§ **Your goal**
Only the lines holding "开放式生成任务" are wanted here; copy each from the listing.

§ **Data extracts**
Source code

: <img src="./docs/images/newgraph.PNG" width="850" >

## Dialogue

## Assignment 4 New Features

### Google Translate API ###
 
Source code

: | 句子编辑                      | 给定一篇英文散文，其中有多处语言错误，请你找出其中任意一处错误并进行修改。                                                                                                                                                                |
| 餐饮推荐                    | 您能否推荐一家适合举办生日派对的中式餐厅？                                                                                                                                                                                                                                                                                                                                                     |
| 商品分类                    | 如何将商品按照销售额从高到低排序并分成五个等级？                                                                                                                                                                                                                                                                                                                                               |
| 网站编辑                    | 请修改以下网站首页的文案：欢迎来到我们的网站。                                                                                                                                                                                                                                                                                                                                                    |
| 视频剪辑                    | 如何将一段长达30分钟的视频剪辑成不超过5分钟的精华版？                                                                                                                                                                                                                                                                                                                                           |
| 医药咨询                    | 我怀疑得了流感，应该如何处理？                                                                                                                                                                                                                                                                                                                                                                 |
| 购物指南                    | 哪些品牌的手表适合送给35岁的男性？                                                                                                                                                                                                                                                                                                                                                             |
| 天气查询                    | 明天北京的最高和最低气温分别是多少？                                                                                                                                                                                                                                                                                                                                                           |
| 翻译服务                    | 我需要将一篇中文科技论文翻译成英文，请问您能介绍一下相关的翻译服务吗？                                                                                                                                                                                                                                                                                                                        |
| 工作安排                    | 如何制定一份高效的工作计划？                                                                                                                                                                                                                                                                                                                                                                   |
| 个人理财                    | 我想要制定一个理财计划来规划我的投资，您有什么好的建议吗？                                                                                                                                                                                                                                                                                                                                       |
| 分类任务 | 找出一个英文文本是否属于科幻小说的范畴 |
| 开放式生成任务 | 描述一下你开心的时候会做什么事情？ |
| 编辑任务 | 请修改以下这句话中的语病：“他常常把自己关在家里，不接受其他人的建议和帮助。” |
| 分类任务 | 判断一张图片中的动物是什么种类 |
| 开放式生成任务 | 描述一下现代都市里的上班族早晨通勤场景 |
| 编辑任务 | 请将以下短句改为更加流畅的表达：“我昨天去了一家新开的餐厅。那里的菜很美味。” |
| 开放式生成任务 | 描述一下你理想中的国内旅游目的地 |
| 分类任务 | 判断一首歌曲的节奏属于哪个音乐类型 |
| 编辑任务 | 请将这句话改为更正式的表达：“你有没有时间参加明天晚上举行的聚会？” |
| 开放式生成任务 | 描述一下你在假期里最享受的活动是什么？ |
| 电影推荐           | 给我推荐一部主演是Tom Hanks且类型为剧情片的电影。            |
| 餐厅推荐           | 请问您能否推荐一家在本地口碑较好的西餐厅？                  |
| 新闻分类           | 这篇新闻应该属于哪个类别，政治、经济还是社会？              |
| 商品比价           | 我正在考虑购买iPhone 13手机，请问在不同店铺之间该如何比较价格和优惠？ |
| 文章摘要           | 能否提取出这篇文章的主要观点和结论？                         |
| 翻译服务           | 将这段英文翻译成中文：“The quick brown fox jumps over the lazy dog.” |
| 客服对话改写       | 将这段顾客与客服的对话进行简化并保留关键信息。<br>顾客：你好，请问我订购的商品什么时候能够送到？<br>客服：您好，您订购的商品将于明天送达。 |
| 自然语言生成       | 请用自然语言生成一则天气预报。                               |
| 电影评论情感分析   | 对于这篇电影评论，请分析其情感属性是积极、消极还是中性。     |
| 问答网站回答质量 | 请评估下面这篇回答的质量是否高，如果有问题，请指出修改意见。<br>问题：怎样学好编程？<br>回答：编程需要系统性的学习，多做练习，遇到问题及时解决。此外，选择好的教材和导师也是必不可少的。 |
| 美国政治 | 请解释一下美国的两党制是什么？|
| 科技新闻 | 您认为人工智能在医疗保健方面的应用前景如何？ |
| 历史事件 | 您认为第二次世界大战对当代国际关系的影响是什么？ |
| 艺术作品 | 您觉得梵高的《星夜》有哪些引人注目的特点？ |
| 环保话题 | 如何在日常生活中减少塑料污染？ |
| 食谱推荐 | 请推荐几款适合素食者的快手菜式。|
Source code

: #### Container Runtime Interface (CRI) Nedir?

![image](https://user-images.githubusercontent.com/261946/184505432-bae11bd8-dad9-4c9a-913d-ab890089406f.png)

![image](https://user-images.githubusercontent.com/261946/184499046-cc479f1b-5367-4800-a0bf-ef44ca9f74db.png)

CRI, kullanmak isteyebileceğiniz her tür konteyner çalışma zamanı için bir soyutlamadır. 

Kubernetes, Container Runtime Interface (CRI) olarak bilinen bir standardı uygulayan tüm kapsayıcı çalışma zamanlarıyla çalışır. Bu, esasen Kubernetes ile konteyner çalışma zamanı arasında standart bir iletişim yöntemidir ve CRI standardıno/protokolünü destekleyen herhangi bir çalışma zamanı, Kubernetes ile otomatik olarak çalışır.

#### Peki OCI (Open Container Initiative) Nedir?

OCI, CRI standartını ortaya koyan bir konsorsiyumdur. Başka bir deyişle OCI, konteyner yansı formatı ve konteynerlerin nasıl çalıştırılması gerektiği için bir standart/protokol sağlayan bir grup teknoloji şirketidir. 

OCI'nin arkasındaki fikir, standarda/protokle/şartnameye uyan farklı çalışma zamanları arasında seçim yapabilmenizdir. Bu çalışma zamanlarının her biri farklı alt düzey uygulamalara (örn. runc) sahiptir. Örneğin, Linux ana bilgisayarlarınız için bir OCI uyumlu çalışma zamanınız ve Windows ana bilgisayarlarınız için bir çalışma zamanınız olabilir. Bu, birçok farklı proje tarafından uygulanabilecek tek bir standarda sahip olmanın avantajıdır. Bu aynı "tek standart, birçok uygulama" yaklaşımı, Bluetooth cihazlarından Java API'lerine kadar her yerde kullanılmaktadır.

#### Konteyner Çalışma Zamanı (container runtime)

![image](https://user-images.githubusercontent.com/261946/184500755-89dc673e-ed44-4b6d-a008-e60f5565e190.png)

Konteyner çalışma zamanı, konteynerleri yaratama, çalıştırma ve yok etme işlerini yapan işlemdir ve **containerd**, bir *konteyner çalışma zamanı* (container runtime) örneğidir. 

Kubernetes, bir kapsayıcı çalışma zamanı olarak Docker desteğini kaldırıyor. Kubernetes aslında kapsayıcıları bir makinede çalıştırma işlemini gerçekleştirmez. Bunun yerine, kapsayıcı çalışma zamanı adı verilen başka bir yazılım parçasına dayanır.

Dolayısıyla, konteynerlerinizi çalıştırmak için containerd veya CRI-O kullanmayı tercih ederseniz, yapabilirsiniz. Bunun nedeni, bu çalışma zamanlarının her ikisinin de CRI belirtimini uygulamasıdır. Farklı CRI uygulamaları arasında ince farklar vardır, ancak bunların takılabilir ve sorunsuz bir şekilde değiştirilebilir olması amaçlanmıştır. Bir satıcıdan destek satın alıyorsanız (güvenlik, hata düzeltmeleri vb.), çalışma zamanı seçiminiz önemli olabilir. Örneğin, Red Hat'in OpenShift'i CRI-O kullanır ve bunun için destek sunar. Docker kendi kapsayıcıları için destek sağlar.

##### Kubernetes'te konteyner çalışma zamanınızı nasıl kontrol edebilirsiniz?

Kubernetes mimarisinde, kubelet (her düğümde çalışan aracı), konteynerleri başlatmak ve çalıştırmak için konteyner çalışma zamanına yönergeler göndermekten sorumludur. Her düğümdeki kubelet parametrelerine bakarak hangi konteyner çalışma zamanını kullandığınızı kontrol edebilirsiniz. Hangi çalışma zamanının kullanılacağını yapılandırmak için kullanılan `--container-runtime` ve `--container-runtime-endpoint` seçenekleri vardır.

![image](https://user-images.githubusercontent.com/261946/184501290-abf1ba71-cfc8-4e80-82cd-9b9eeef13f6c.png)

§ **Answer**
| 开放式生成任务 | 描述一下你开心的时候会做什么事情？ |
| 开放式生成任务 | 描述一下现代都市里的上班族早晨通勤场景 |
| 开放式生成任务 | 描述一下你理想中的国内旅游目的地 |
| 开放式生成任务 | 描述一下你在假期里最享受的活动是什么？ |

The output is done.